You are repeating falsehoods….

http://crosscut.com/2015/08/single-family-seattle-isnt-as-big-as-density-boosters-claim/
If you exclude parks, open space, lakes, and ROWs from the calculation, single-family zones occupy about 54 percent of Seattle’s potentially developable land. If you include parks but concede that they’re not developable, that share falls to 47 percent

Also – This is not and never has been Manhattan… This is a city of neighborhoods and it is perfectly fine and reasonable to not desire to convert it to a city of cheap high rises and apartment blocks.

RWK
RWK
6 years ago
Reply to  HomesForAll

@ CD Neighbor: right on!

Now who's being disingenuous with statistics
Now who's being disingenuous with statistics
6 years ago

CD Neighbor, if you want to cite the 54% number for SF zoning, then let’s point out that areas permitting MF zoning represent only 16% of potentially developable land–less than 1/4 of all such land.
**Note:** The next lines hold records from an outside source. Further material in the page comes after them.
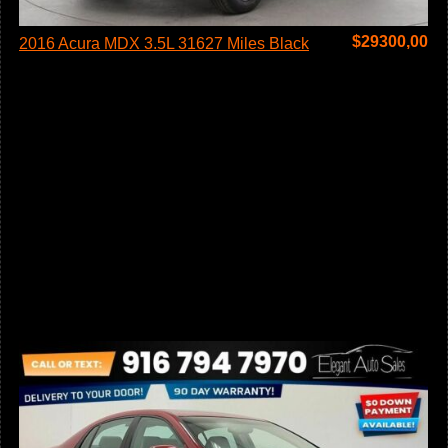
$
29300,00
2016 Acura MDX 3.5L 31627 Miles Black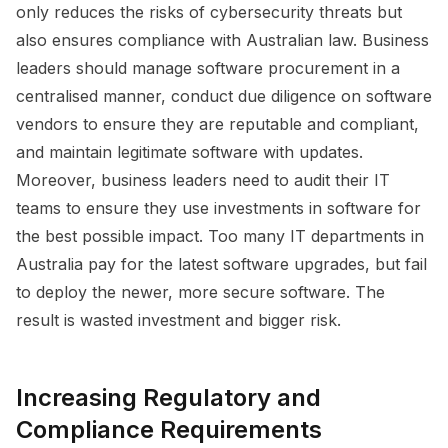
only reduces the risks of cybersecurity threats but
also ensures compliance with Australian law. Business
leaders should manage software procurement in a
centralised manner, conduct due diligence on software
vendors to ensure they are reputable and compliant,
and maintain legitimate software with updates.
Moreover, business leaders need to audit their IT
teams to ensure they use investments in software for
the best possible impact. Too many IT departments in
Australia pay for the latest software upgrades, but fail
to deploy the newer, more secure software. The
result is wasted investment and bigger risk.
Increasing Regulatory and
Compliance Requirements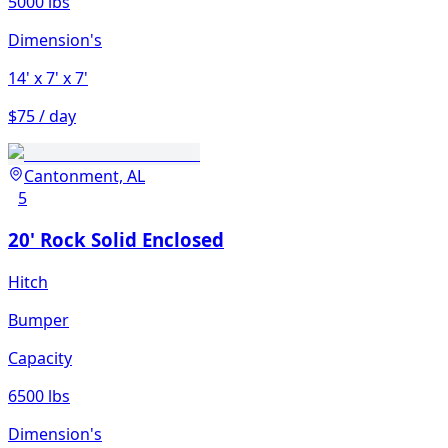
5000 lbs
Dimension's
14'
x 7'
x 7'
$75 / day
Cantonment, AL
5
20' Rock Solid Enclosed
Hitch
Bumper
Capacity
6500 lbs
Dimension's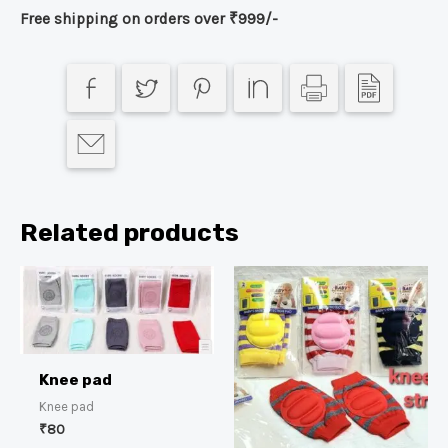
Free shipping on orders over ₹999/-
Related products
Knee pad
Knee pad
₹
80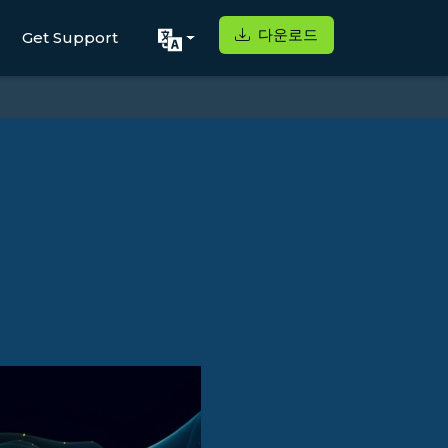
다운로드
Get Support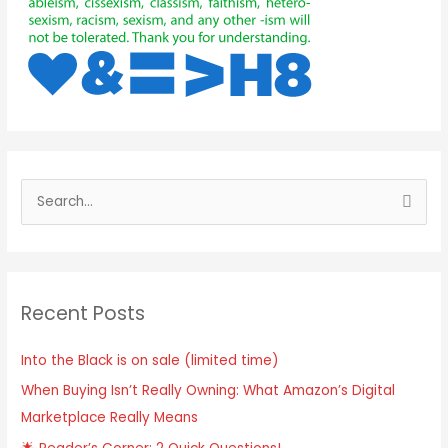
Recent Posts
Into the Black is on sale (limited time)
When Buying Isn’t Really Owning: What Amazon’s Digital
Marketplace Really Means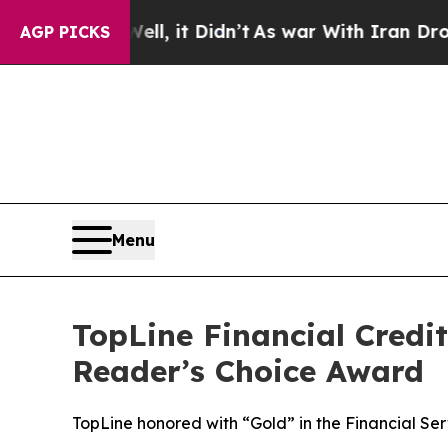
%. Well, it Didn’t
As war With Iran Drove oil P
AGP PICKS
Menu
TopLine Financial Credit
Reader’s Choice Award
TopLine honored with “Gold” in the Financial Se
https://twitter.com/Seattle_RILU/status/911349935219425280

amlowe
amlowe
5 years ago

I just got home from the MHA/HALA community event at Washington Hall and learned of your group.

Appears there is some misunderstanding about the “Miller Park neighbors-dubbing themselves the “Madison-Miller Park Community””. The Mad-Miller group did not come together in hopes of slowing or stopping the implementation of MHA/HALA. The group came together in support MHA/HALA goals to roll up our sleeves and work with the city/council to optimize the zoning plans to meet density and affordability goals in the Madison-Miller Urban Village (one of the 28 city-defined Urban Villages in Seattle).